[Page images and extracted text]
===

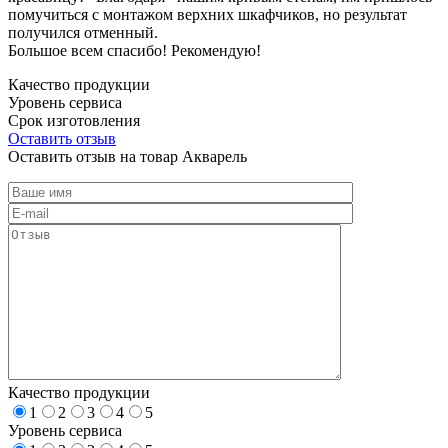
помучиться с монтажом верхних шкафчиков, но результат
получился отменный.
Большое всем спасибо! Рекомендую!
Качество продукции
Уровень сервиса
Срок изготовления
Оставить отзыв
Оставить отзыв на товар Акварель
Качество продукции
1
2
3
4
5
Уровень сервиса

===

Which of the lines in the data contain the string "отзыв"? Return each one.

Solution:
Оставить отзыв
Оставить отзыв на товар Акварель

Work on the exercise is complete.